Junto aos hospitais costuma estar um sinal de trânsito alertando para a proibição de buzinar nas suas proximidades. E isso é importante para o sossego dos doentes, já lhes bastando o barulho do movimento do tráfego rodoviário e aéreo durante todo o dia.No entanto, talvez para dinamizar a economia nestes tempos de crise, com mais investimento público, o Hospital Pulido Valente está a fazer obras no andar por debaixo daquele em que estou instalado, e é um barulho ensurdecedor durante todo o dia, com o partir de paredes e demais obras da grande remodelação que está a ser feita.

Claro que só pode ser para benefício dos doentes e do funcionamento do Hospital.
Assim o sinal que deveria estar à entrada do edifício onde estou a morar actualmente deveria ser este.

13 de Mai de 2009

Nem toda a gente se dá bem por aqui [18]

A maioria dos meus vizinhos dá-se bem por aqui. Vamos conversando, trocando experiências e esperando ansiosamente pela alta hospitalar.
Para aqueles que vão estando mais desanimados, lá lhes vamos dando algum alento, contando histórias, algumas anedotas e partilhando as nossas vidas. E são os médicos, as enfermeiras e auxiliares que vão tentando explicar calmamente o que se está a passar, para que servem os tratamentos, e explicando a situação de cada doente, para que em cada momento se saiba o que está previsto acontecer.
Mas nem sempre é fácil. Há exames para fazer, há resultados que não batem certo. E o corpo humano não é bem um relógio em que cada uma das peças sabe exactamente o que tem de fazer. Às vezes, existem muitas interferências, e em especial nos mais idosos, os sintomas cruzam-se, e entram para aqui com um problema no coração mas já trazem atrás de si um manancial de doenças de difícil resolução.
Enfim quando se está nesta clausura durante muito tempo, sonha-se com a data da alta, para que tudo possa voltar à normalidade.

Disseram-me também que há doentes que quando o médico lhes diz que têm alta, dali a pouco começam logo a queixar-se de dores no peito, para ver se continuam internados no hospital. É que há por aí muito abandono familiar, maus tratos e muita solidão, que uma estada num hospital ajuda a esquecer.

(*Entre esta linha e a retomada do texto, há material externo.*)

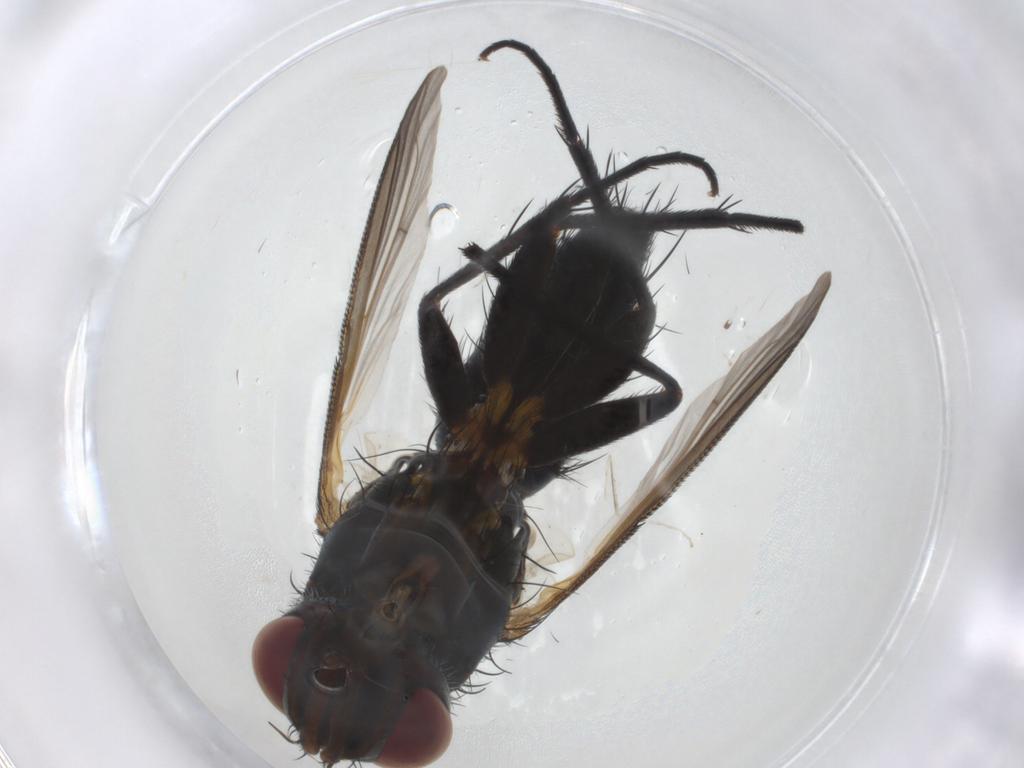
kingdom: Animalia
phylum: Arthropoda
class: Insecta
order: Diptera
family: Tachinidae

Há quem não goste da comida, porque isto de ser sem sal, custa a habituar. Há quem não goste de sopa (com ou sem sal). Há quem não esteja habituado a este tipo de vida de clausura.
Há também quem goste de tudo, usando do optimismo, porque se tem de ser assim, não será daí que o gato vai às filhoses.

Há também aqueles doentes que protestam por tudo e por nada. Não percebem que viver aqui, numa pequena comunidade, em que as necessidades e urgências de tratamento, não se compadecem às vezes com as suas exigências individuais.

É com isto que todos vamos vivendo no dia-a-dia. E para mim, já passaram 21 dias. Já sou um veterano.